The HTL already has developed essential components for integrated, computer-aided material development (publication: Integrated Computational Ceramics Engineering). Concepts for multiscale simulation are available for all three of the aforementioned relationships. To investigate how the production process influences the structure (relationship 1), models are used on different scales: on the microscale, for example, the microstructure development during sintering is simulated depending on process parameters such as the temperature-time curve. Insights are derived from this about the conditions for achieving maximum homogeneity of the ceramics (publications: Modeling Inherently Homogeneous Sintering Processes and Simulation of Sintering). On the macroscale, FE models are available for debinding (publication: Optimization of Debinding Using Experiment-Based Computational Concepts) and sintering, based strictly on precise in-situ measurement data from the thermal processes. With these models, the respective thermal process is optimized on the computer so that the components achieve the desired final shape and density reliably and without cracks with minimal time and energy expenditure.

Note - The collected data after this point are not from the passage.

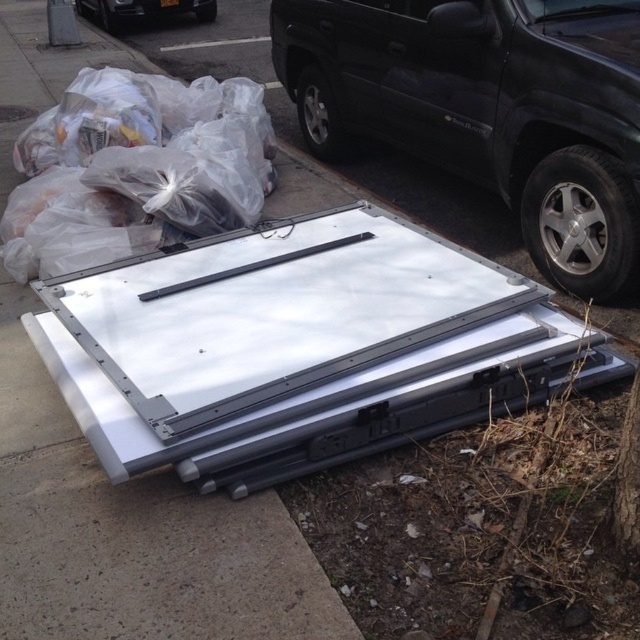
Is point (140, 609) behind point (272, 138)?

No.

Between point (29, 632) and point (99, 189), which one is positioned behind?

The point (99, 189) is more distant.

I want to click on white plastic container at lower center, so click(132, 534).

Who is shorter, clear plastic bags at upper left or brown rough bark at lower right?

With less height is brown rough bark at lower right.

In the scene shown: Measure the distance between clear plastic bags at upper left and camera.

clear plastic bags at upper left is 2.93 meters from camera.

Which is in front, point (29, 260) or point (634, 486)?

Positioned in front is point (634, 486).

You are a GUI agent. You are given a task and a screenshot of the screen. Output one action in this format:
    pyautogui.click(x=<x>, y=<y>)
    Task: Click on the clear plastic bags at upper left
    The width and height of the screenshot is (640, 640).
    Given the screenshot: What is the action you would take?
    pyautogui.click(x=134, y=170)

Who is positioned more to the right, black plastic suv at upper right or clear plastic bags at upper left?

black plastic suv at upper right is more to the right.

Does black plastic suv at upper right appear under clear plastic bags at upper left?

No, black plastic suv at upper right is not below clear plastic bags at upper left.

Image resolution: width=640 pixels, height=640 pixels. I want to click on black plastic suv at upper right, so click(488, 109).

Locate an element on the screen. black plastic suv at upper right is located at coordinates (488, 109).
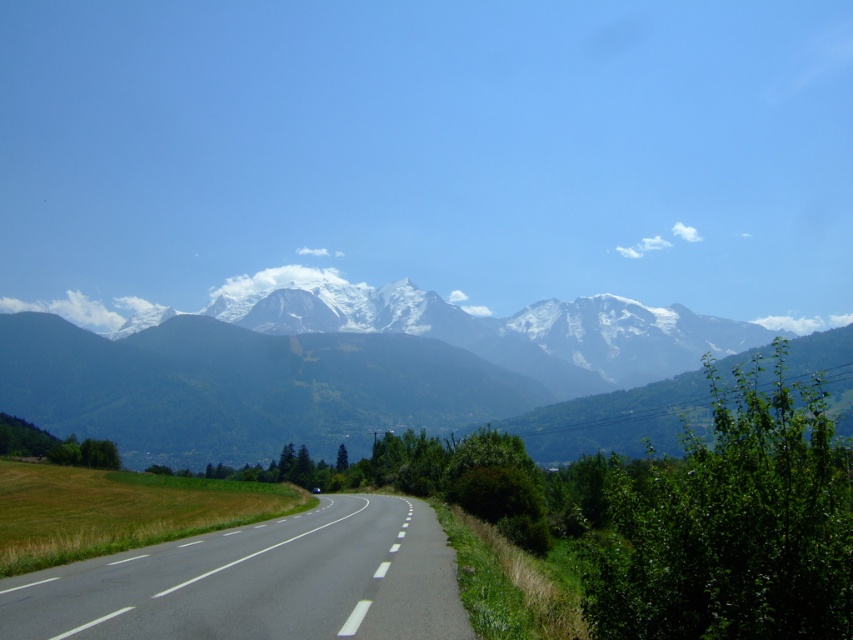
You are driving along the black asphalt road at center and want to adjust your mirrors to keep the snowy granite mountains at upper center in view. Which side of the road should you stay closer to?

You should stay closer to the left side of the black asphalt road at center because the snowy granite mountains at upper center are positioned to the right of the road, so staying left will keep them in view.

You are driving along the black asphalt road at center and want to reach the snowy granite mountains at upper center. Based on the scene, can you determine if the road leads directly towards the mountains?

The snowy granite mountains at upper center is located below black asphalt road at center, which means the road is positioned above the mountains. This suggests that the road does not lead directly towards the mountains but is instead situated higher up, possibly overlooking them.

You are standing at the starting point of the road in the image. You see two points marked on the road ahead of you. The first point is at coordinates point (x=824, y=340) and the second point is at point (x=218, y=580). Which of these two points is closer to your current position?

Point (x=218, y=580) is closer to your current position because it is nearer to the camera compared to point (x=824, y=340), which is further away.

A microstructure-property simulation specifically developed for ceramics (publication: Using a novel microstructure generator to calculate macroscopic properties of multi-phase non-oxide ceramics in comparison to experiments) is available for relationship 2. It is suitable not only for pure ceramics but also for predicting the material properties of metal-ceramic composites (MMC) and ceramic fiber composites (CMC) (publication: 3D modelling of ceramic composites).
Regarding relationship 3, the computer-aided assessment of application properties, at the HTL, measured structures of surface or volume defects are evaluated using FE analyses for their impact on the probability of fracture.